Source data
↓↓↓
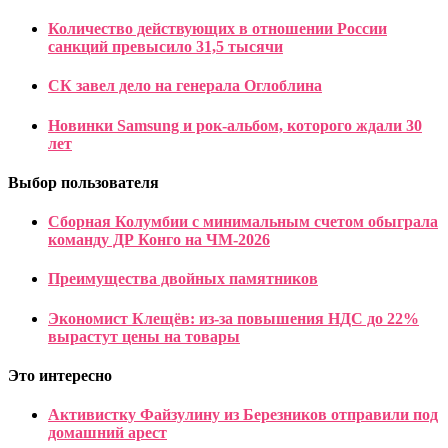
Количество действующих в отношении России
санкций превысило 31,5 тысячи
СК завел дело на генерала Оглоблина
Новинки Samsung и рок-альбом, которого ждали 30
лет
Выбор пользователя
Сборная Колумбии с минимальным счетом обыграла
команду ДР Конго на ЧМ-2026
Преимущества двойных памятников
Экономист Клещёв: из-за повышения НДС до 22%
вырастут цены на товары
Это интересно
Активистку Файзулину из Березников отправили под
домашний арест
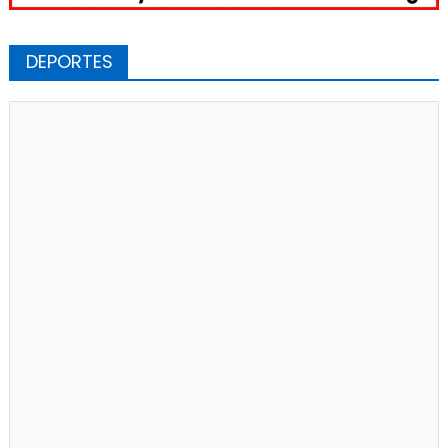
DEPORTES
↑↑↑
**Task to carry out:** Copy out the entries above in full and exactly, skipping every picture.

**Result:**
Количество действующих в отношении России
санкций превысило 31,5 тысячи
СК завел дело на генерала Оглоблина
Новинки Samsung и рок-альбом, которого ждали 30
лет
Выбор пользователя
Сборная Колумбии с минимальным счетом обыграла
команду ДР Конго на ЧМ-2026
Преимущества двойных памятников
Экономист Клещёв: из-за повышения НДС до 22%
вырастут цены на товары
Это интересно
Активистку Файзулину из Березников отправили под
домашний арест
DEPORTES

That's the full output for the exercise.